I'm trying to show that $\mathbb{R}[\sin t, \cos t]$ consists of all $f$ which has an expression of the form $f(t)=a_0+\sum_{m=1}^n(a_m \cos(mt)+b_m \sin(mt))$ where $a_0,a_m,b_m\in \mathbb{R}$.
Since $e^{it}=\cos t+ i\sin t$, we have $\cos t=\frac{1}{2}(e^{it}+e^{-it})$ and $\sin t=\frac{1}{2i}(e^{it}-e^{-it})$, so $\mathbb{R}[$sin $t$, cos $t]$ is a subring of $\mathbb{C}[e^{it},e^{-it}]$. Can I further conclude that $\mathbb{R}[\sin t, \cos t]$ is a subring of $\mathbb{C}[e^{it}]$? In the polynomial ring we only allow nonnegative powers, so I wasn't sure how to deal with the terms involving $e^{-it}$ to rewrite them as only involving powers of $e^{it}$.
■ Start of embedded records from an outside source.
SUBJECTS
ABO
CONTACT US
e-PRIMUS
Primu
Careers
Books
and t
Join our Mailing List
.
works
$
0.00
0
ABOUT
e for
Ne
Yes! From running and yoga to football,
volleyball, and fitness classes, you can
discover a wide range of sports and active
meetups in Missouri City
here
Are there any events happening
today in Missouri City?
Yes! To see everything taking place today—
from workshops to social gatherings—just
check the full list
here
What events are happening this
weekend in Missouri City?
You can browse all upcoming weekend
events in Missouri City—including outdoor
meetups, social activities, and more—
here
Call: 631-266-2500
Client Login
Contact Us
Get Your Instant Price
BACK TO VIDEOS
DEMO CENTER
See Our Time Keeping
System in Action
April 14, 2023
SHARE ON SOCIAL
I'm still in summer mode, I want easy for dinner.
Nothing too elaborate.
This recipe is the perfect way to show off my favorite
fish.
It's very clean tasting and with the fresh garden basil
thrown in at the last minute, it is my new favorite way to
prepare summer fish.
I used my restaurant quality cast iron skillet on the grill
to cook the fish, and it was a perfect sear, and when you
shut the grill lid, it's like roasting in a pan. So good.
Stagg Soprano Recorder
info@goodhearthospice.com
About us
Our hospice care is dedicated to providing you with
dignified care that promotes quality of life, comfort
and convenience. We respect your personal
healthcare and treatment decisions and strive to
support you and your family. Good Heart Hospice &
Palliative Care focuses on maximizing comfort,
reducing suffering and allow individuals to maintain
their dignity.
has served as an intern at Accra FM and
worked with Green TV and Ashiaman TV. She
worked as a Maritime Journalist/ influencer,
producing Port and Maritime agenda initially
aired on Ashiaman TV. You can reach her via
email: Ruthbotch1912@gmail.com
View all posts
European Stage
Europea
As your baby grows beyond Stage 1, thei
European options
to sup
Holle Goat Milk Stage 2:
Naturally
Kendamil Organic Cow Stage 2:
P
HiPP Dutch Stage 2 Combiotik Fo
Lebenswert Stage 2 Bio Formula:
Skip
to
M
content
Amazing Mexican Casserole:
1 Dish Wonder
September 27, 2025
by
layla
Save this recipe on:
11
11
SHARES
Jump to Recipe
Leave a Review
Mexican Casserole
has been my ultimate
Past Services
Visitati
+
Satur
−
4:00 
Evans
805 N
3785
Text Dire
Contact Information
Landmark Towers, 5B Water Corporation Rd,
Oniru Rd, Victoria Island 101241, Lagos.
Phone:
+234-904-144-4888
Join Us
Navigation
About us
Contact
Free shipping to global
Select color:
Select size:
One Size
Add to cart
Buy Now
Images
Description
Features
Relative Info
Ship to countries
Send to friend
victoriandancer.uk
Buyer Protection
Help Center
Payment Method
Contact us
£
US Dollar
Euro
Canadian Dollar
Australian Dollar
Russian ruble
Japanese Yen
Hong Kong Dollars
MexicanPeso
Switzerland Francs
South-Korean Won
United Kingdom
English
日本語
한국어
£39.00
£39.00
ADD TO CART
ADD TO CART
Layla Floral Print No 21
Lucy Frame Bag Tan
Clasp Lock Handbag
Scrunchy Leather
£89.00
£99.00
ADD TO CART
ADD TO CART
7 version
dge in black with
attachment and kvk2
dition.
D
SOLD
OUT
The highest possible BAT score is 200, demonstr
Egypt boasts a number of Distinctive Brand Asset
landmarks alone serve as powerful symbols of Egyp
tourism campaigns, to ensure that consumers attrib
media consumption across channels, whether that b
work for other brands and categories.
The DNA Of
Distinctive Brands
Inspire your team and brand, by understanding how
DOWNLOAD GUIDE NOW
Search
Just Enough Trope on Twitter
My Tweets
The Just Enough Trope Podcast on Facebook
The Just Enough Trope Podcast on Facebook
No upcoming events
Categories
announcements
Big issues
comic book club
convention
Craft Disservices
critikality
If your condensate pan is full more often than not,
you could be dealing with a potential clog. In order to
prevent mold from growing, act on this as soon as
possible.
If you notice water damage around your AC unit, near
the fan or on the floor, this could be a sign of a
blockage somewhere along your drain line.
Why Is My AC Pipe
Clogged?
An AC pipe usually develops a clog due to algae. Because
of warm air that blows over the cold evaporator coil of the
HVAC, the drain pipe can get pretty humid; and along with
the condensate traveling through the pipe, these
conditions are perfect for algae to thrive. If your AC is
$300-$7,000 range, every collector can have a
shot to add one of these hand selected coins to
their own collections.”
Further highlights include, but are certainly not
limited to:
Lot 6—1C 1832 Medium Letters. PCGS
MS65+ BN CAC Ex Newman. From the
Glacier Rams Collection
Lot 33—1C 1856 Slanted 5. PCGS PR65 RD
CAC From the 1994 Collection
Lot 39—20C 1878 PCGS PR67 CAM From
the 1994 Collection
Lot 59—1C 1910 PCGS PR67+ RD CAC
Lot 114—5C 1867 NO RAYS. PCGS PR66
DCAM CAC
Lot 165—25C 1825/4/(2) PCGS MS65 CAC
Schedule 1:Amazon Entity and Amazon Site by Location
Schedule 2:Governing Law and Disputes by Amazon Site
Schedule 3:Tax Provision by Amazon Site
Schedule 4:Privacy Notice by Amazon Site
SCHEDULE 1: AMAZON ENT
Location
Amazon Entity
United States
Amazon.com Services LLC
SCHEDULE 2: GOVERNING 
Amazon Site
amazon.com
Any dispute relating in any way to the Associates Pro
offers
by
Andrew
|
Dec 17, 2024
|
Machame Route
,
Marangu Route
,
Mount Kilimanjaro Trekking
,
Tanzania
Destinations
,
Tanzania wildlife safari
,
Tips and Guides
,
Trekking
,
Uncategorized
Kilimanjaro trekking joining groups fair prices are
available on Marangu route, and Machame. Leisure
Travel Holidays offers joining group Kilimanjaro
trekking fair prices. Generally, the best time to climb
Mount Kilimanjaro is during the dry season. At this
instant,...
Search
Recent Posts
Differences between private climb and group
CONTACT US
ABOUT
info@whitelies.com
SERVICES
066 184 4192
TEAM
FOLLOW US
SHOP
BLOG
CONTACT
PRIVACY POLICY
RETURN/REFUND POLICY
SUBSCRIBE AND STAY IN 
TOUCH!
$\sin(t)$ is not a member of the ring $\mathbb{C}[e^{it}]$
Imagine that we could write $\sin(t)$ in the form $\sin(t)=a_0+a_1e^{it}+a_2e^{2it}+...$. By differentiating twice, we would deduce that $-\sin(t)=-a_1e^{it}-4a_2e^{2it}-9a_3e^{3it}-...$. Any attempt to equate coefficients would force all of the coefficients except $a_1$ to be zero. It is not true that $\sin(t)$ can be written in the form $\sin(t)=a_1e^{it}$.
For your original statement, I would suggest that you start by proving that any member of $\mathbb{C}[e^{it},e^{-it}]$ can be written in the form $a_0+\sum_{m=1}^n a_m\cos(mt)+b_m\sin(mt)$ for $a_0,a_m,b_m\in \mathbb{C}$.